Instructions to follow – Copy the text of every entry below word for word, leaving out the pictures.

Exercise material –
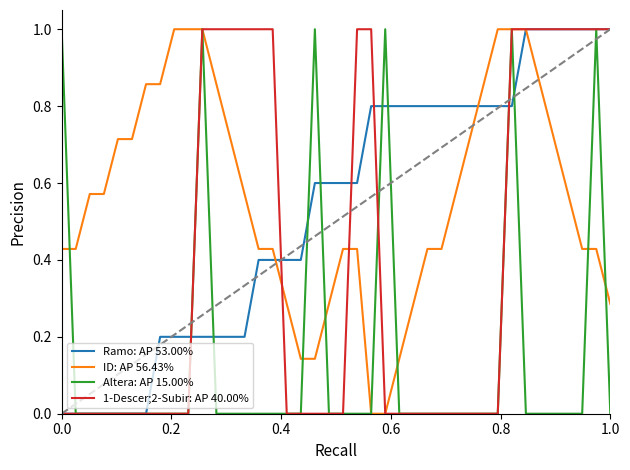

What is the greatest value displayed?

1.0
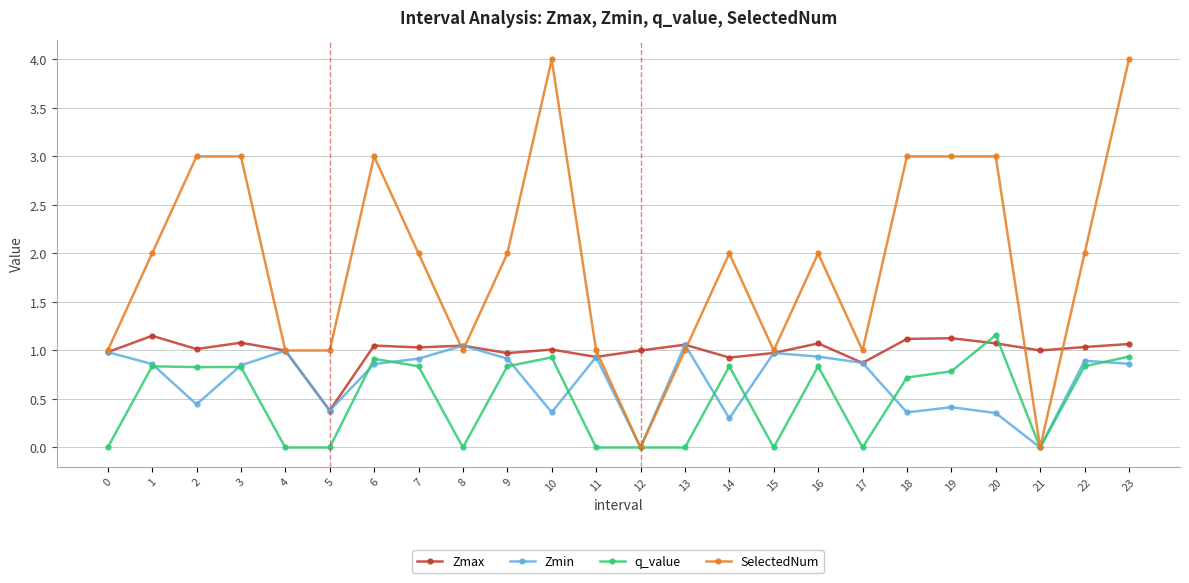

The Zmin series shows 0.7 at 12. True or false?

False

Solution to this task –
What is the greatest value displayed?

1.0

The Zmin series shows 0.7 at 12. True or false?

False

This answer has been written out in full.